Born in Oklahoma, Cora Masters was raised with her three

sisters and two brothers in predominantly white neighborhoods -- which the family often integrated -- in Pasadena, Calif. Her strength, she says, comes from her mother, who taught school, received her doctorate at age 68 and has run for president three times after a "divine revelation" told her to. Her spirituality comes from her brother, Thomas, a minister in Florida who started preaching at age 6 when he traveled the country known as the "Wonder Boy Preacher."

She attended Lincoln University and then Texas Southern University, before moving to Washington in 1970 and earning a master's degree in urban studies at Howard University.

It was in college in Texas in the 1960s that she had a racial awakening, she says, reading everything she could find about her black identity and heritage. "It changed me forever," she says.

She describes herself as strongly Afrocentric, wearing African attire since her college days as Mr. Barry does on occasion, and attending with him Union Temple Baptist Church, a large popular church where Rev. Wilson preaches before a mural of a black Christ and 12 black apostles.

She believes her Afrocentrism is behind the perception -- the misperception, she says -- that she is anti-white and anti-Semitic.

"That's directly contradictory to my spirituality," she says. "I don't think it [the perception] comes from anything other than just being Afrocentric. And I think people don't understand Afrocentricity. They think because you love yourself, love your history, love your culture, love your people, that there's no room to love anybody else. And that is just not the way it is."

Those who know Mrs. Barry say they've never seen her display any bigotry.

VTC "There are criticisms you can make of Cora. That one is an unfair one," says Mr. Croft. "Given that she's not particularly diplomatic, and given that she's not someone who, upon first meeting, you would call warm, she's an easy target."

Mr. Newman says it is true, however, that she is less tolerant than her husband. "For those white people who are unforgiving (of Mr. Barry), who just, no matter how much of an olive branch he extends, they just keep slamming his hand in the door, Marion has the kind of patience that he will still make the effort.

"Cora wants unity in the city, but she is less tolerant of having her hand slammed in the door. If she makes the effort and you don't respond, she will say, 'OK, you live your life and I'm going to live mine. You don't need me and I don't need you.' "

And then there is the matter of controversial black nationalist leader Louis Farrakhan, whose photo is among the many in the Barrys' den. When Mr. Farrakhan spoke in Washington last year, Mrs. Barry and Mr. Newman sat in the front row.
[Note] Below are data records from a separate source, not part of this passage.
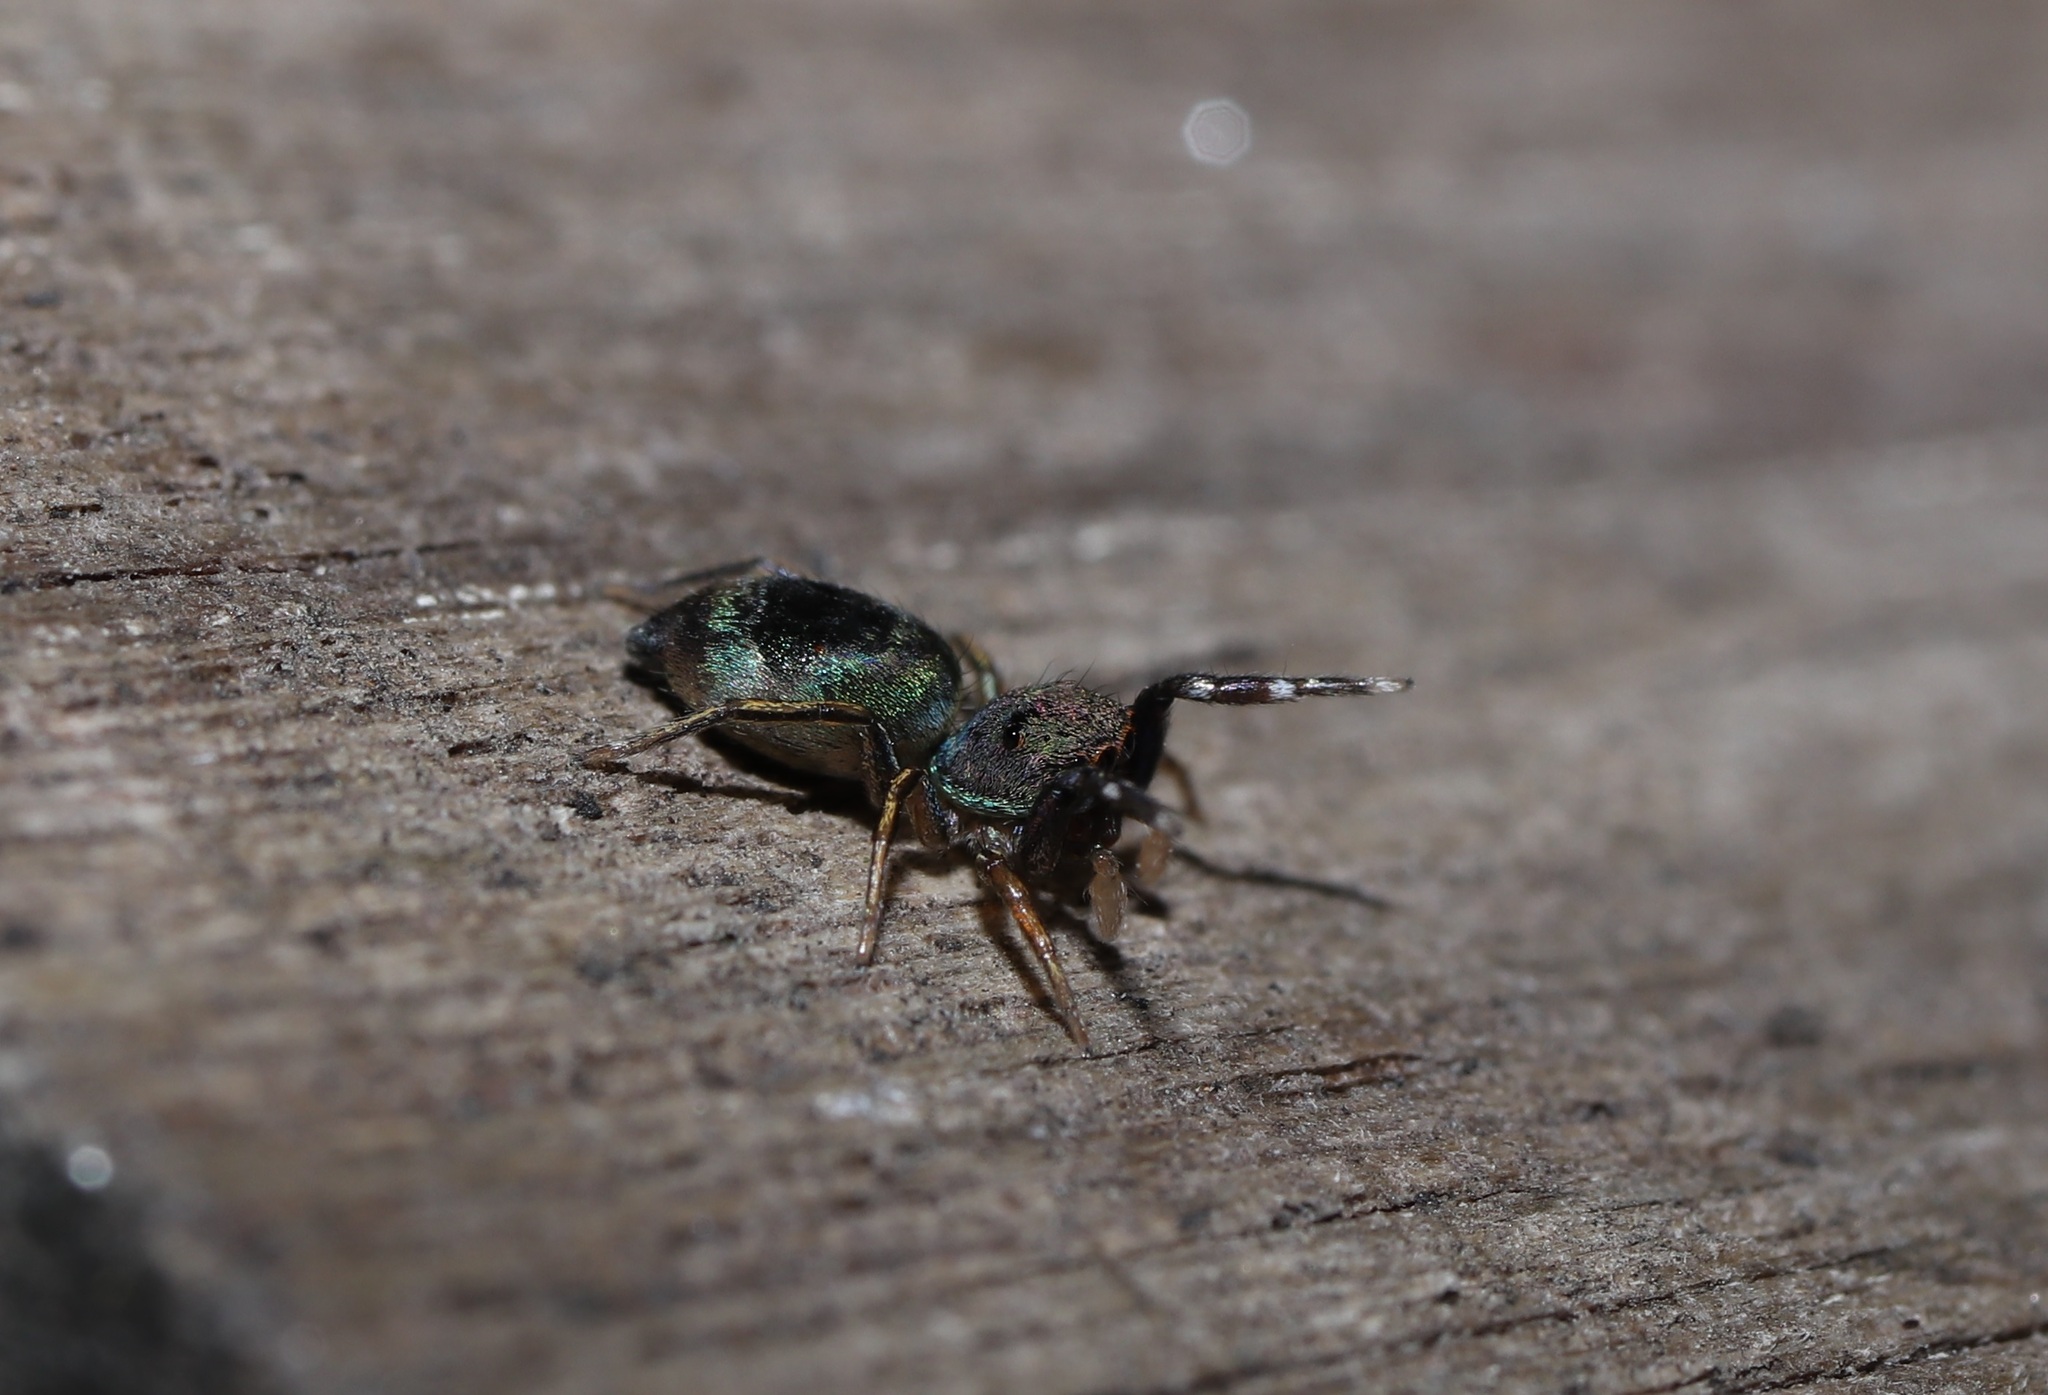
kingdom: Animalia
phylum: Arthropoda
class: Arachnida
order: Araneae
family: Salticidae
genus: Siler
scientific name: Siler cupreus
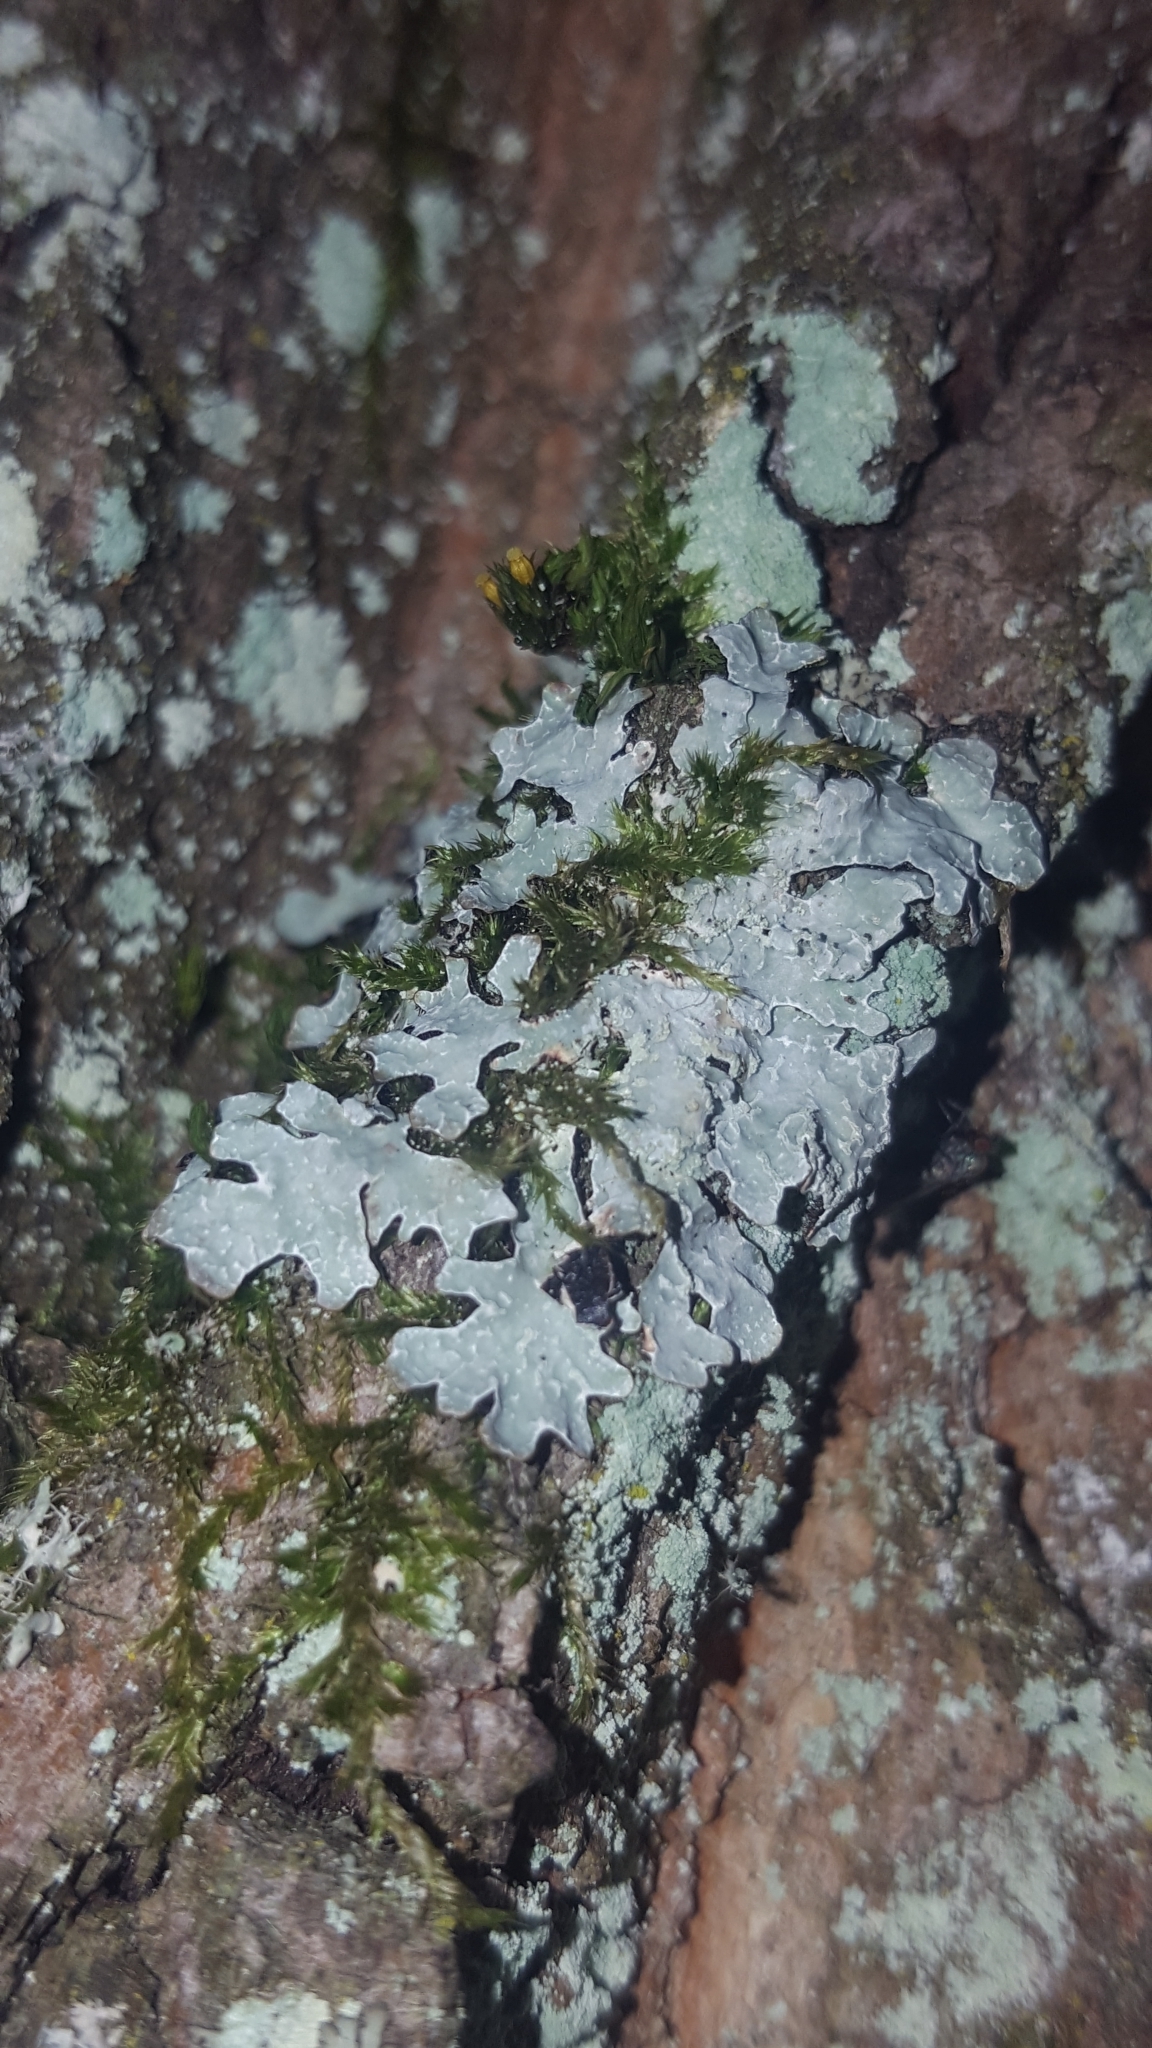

She makes no apologies for her support of the Nation of Islam leader -- who has been accused of anti-Semitic rhetoric but whose message of self-help appeals to many African-Americans -- saying the black community sees him as "someone who loves African-Americans."

She believes if the Nation of Islam and the Jewish community would sit down and talk, Jewish leaders "would see a lot of evolution in him like they did in Malcolm X."

But Mrs. Barry is concerned enough about perceptions of her that she asked a friend in the predominantly white, affluent part of town to set up coffee chats with women there -- "Conversations with Cora," they've been called -- so people can get to know her.

"It's in Cora's interest," says Mr. Croft, "for people to see she's not the grizzly bear."

She agrees, in fact, that her bark is worse than her bite. And believes that, if she comes across as a ferocious protector, it's because "that's the way women are, period. Wives tend to be a lot more caring and insightful than their husbands."

If she becomes first lady of the city, she says she would like to continue her sessions with women, calling them "Further Conversations with Cora." They would be focused on everything from child care to racial harmony.

"She wants to be first lady of D.C.," says Mr. Croft. "It's another jewel in the crown for her."

But more importantly, he says, "It's the completion of a circle, an ending that Greek tragedies don't ever get. In November, if Marion wins, it will be his final vindication. And it will not just be Marion's triumph. It will also be Cora Masters Barry's triumph."